What is expected
Reproduce the part of the BladeCenter text that opens with the words "When it comes" and closes with "the i partition.", swapping "firmware" for "microcode" wherever it occurs.

*** Text ***

That leaves the middle portion of the midmarket.
Ford’s message to companies that are interested in BladeCenter technology is to be aware of the diversity of technical skills required outside the i/OS environment and that those skills will factor into the total cost of ownership.
“You have to be ready to handle it,” he says. “You have to have people to get it up and running and then maintain it. Cost of ownership has always been something that’s looked at in the i environment. In this case, it’s not just the cost of acquiring the hardware and putting it in place. The typical shop with an AS/400 heritage views hardware and operating system administration as a part-time job. But the technology that goes along with BladeCenter involves full-time people with some pretty good skill sets who can run bigger servers, SAN storage, and virtualization. It’s a different TCO than before because of the people it takes to run it.”
The annual people costs will exceed the cost of the hardware, in Ford’s estimation.
For companies that already have several people doing desktop support, along with others who have experience building storage area networks and advanced networking like a Voice over IP system, Ford says they will have no problems with blades.
“What mountains have you already conquered?” he asks those who ask him for advice.
Shops with storage area networks, a staff with networking skills, 20 to 50 servers in a data center, and the need to acquire an i-based application have the perfect fit for a BladeCenter as Ford sees it. He’s seen that recipe work.
When it comes to installation advice, Ford says a lot of trouble can be avoided by updating as you go.
BladeCenter S has three modules: the Ethernet module, the SAS module, and the management module. Downloading the updates in the correct order begins with updating the firmware for each module before loading the updated Virtual I/O Server (VIOS) from the CD. Ford says it’s not uncommon to have something other than the latest edition of VIOS, so make certain of that VIOS is current. Take this step before configuring the SAN and updating the SAN firmware. Then load the i partition.

*** Record excerpts ***

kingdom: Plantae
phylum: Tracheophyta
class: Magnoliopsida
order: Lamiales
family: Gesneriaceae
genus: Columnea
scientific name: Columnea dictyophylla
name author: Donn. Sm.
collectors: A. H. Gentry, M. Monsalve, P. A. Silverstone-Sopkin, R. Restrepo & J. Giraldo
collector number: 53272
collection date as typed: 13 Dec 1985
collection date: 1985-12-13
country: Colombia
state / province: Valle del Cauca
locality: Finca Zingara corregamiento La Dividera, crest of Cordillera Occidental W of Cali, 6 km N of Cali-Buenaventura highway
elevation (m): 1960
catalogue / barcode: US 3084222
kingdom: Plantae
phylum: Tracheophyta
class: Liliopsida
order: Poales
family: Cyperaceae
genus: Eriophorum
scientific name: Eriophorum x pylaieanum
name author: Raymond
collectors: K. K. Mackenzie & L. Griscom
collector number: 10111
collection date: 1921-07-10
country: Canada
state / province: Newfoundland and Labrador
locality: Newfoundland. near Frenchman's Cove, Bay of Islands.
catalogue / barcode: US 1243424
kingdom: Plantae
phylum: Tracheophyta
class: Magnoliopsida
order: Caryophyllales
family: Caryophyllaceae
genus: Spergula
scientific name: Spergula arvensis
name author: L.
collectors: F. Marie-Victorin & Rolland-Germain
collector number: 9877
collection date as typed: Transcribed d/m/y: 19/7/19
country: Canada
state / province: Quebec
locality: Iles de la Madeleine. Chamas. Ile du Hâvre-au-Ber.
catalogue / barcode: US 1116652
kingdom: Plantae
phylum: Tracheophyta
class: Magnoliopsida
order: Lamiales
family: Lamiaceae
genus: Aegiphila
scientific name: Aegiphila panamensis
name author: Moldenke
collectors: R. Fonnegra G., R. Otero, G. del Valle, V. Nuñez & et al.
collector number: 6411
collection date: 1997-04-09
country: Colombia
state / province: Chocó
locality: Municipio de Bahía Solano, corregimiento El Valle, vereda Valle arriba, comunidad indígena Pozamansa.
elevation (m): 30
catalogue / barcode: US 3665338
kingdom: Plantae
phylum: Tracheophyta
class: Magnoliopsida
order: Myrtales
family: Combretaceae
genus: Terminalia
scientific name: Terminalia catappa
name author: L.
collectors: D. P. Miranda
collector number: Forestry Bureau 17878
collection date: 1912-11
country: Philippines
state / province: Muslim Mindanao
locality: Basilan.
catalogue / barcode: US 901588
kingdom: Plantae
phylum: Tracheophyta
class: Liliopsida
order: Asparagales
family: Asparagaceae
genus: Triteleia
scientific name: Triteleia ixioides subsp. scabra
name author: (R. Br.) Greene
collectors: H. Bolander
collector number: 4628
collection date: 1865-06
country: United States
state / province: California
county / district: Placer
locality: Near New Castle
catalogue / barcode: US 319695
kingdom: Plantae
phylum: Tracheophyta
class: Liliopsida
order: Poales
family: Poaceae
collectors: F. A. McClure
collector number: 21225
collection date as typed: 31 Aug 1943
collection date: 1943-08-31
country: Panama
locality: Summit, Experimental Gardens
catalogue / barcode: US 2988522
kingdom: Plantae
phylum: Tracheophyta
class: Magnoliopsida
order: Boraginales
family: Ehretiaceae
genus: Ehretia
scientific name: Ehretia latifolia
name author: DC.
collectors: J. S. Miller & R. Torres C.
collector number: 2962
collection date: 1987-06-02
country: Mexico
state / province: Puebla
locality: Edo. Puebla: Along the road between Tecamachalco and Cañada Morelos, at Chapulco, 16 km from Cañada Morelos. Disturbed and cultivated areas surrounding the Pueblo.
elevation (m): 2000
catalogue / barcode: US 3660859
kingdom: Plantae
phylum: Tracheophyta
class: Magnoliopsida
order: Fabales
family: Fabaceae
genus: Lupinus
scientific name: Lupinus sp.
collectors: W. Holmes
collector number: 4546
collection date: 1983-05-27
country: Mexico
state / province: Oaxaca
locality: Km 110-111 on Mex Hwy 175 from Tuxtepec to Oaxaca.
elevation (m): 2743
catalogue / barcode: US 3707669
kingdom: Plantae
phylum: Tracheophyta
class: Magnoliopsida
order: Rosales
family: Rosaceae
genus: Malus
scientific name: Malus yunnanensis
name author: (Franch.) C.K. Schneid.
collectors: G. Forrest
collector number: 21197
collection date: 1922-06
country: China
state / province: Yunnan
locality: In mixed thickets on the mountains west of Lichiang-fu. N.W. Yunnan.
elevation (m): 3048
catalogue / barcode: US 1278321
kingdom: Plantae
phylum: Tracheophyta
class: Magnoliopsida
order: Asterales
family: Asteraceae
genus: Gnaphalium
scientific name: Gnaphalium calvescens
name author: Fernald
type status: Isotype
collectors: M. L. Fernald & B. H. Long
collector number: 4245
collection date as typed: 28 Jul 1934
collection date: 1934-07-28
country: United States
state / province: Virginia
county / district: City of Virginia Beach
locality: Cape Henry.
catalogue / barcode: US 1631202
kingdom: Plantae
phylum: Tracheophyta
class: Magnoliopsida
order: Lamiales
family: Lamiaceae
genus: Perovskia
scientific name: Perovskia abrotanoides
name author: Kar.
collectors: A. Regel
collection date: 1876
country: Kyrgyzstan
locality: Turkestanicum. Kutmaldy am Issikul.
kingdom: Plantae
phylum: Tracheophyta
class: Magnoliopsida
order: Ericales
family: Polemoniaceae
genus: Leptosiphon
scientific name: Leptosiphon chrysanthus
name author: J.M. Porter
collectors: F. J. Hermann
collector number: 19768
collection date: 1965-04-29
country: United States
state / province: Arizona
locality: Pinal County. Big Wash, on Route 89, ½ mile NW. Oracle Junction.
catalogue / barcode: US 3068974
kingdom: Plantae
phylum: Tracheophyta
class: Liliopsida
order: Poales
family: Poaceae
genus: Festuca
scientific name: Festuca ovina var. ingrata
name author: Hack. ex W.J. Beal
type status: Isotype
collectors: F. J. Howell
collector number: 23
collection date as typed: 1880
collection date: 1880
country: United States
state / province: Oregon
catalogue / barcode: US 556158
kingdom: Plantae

***

Response area
When it comes to installation advice, Ford says a lot of trouble can be avoided by updating as you go.
BladeCenter S has three modules: the Ethernet module, the SAS module, and the management module. Downloading the updates in the correct order begins with updating the microcode for each module before loading the updated Virtual I/O Server (VIOS) from the CD. Ford says it’s not uncommon to have something other than the latest edition of VIOS, so make certain of that VIOS is current. Take this step before configuring the SAN and updating the SAN microcode. Then load the i partition.